Start of SOURCE MATERIAL

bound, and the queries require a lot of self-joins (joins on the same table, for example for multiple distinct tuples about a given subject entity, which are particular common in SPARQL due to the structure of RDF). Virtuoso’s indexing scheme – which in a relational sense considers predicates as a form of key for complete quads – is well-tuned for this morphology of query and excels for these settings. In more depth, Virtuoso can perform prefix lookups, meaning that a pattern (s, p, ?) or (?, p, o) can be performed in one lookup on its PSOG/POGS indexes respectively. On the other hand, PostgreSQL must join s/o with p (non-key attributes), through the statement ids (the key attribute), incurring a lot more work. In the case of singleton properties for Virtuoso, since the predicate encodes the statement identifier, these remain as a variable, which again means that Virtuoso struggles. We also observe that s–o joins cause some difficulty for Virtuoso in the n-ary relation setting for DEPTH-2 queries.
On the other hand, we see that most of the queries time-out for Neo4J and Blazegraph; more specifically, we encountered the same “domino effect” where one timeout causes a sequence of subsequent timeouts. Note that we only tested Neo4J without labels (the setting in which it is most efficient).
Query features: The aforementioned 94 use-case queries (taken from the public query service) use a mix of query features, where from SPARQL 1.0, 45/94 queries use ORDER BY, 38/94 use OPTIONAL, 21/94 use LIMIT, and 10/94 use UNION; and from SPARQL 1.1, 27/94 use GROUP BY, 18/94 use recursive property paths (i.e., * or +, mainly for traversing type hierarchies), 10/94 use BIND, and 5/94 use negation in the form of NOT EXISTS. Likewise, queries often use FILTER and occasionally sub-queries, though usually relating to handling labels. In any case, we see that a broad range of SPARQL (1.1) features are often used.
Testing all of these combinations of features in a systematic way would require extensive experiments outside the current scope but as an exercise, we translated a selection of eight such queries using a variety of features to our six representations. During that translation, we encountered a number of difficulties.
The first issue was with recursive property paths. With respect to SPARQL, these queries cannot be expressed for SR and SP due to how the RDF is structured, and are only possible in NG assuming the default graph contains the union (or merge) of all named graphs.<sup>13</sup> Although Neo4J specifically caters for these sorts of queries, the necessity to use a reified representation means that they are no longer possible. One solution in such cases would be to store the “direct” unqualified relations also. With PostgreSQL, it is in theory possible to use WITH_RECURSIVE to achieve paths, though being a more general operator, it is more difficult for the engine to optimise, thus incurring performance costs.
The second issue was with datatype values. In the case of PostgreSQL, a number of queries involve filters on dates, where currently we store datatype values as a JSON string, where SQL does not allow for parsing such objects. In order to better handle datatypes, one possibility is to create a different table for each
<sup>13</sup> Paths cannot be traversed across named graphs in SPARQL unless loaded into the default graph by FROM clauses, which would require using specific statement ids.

End of SOURCE MATERIAL

WORK INSTRUCTIONS.
The reply should contain all of the entries exactly as shown above.

ANSWER SPACE.
bound, and the queries require a lot of self-joins (joins on the same table, for example for multiple distinct tuples about a given subject entity, which are particular common in SPARQL due to the structure of RDF). Virtuoso’s indexing scheme – which in a relational sense considers predicates as a form of key for complete quads – is well-tuned for this morphology of query and excels for these settings. In more depth, Virtuoso can perform prefix lookups, meaning that a pattern (s, p, ?) or (?, p, o) can be performed in one lookup on its PSOG/POGS indexes respectively. On the other hand, PostgreSQL must join s/o with p (non-key attributes), through the statement ids (the key attribute), incurring a lot more work. In the case of singleton properties for Virtuoso, since the predicate encodes the statement identifier, these remain as a variable, which again means that Virtuoso struggles. We also observe that s–o joins cause some difficulty for Virtuoso in the n-ary relation setting for DEPTH-2 queries.
On the other hand, we see that most of the queries time-out for Neo4J and Blazegraph; more specifically, we encountered the same “domino effect” where one timeout causes a sequence of subsequent timeouts. Note that we only tested Neo4J without labels (the setting in which it is most efficient).
Query features: The aforementioned 94 use-case queries (taken from the public query service) use a mix of query features, where from SPARQL 1.0, 45/94 queries use ORDER BY, 38/94 use OPTIONAL, 21/94 use LIMIT, and 10/94 use UNION; and from SPARQL 1.1, 27/94 use GROUP BY, 18/94 use recursive property paths (i.e., * or +, mainly for traversing type hierarchies), 10/94 use BIND, and 5/94 use negation in the form of NOT EXISTS. Likewise, queries often use FILTER and occasionally sub-queries, though usually relating to handling labels. In any case, we see that a broad range of SPARQL (1.1) features are often used.
Testing all of these combinations of features in a systematic way would require extensive experiments outside the current scope but as an exercise, we translated a selection of eight such queries using a variety of features to our six representations. During that translation, we encountered a number of difficulties.
The first issue was with recursive property paths. With respect to SPARQL, these queries cannot be expressed for SR and SP due to how the RDF is structured, and are only possible in NG assuming the default graph contains the union (or merge) of all named graphs.<sup>13</sup> Although Neo4J specifically caters for these sorts of queries, the necessity to use a reified representation means that they are no longer possible. One solution in such cases would be to store the “direct” unqualified relations also. With PostgreSQL, it is in theory possible to use WITH_RECURSIVE to achieve paths, though being a more general operator, it is more difficult for the engine to optimise, thus incurring performance costs.
The second issue was with datatype values. In the case of PostgreSQL, a number of queries involve filters on dates, where currently we store datatype values as a JSON string, where SQL does not allow for parsing such objects. In order to better handle datatypes, one possibility is to create a different table for each
<sup>13</sup> Paths cannot be traversed across named graphs in SPARQL unless loaded into the default graph by FROM clauses, which would require using specific statement ids.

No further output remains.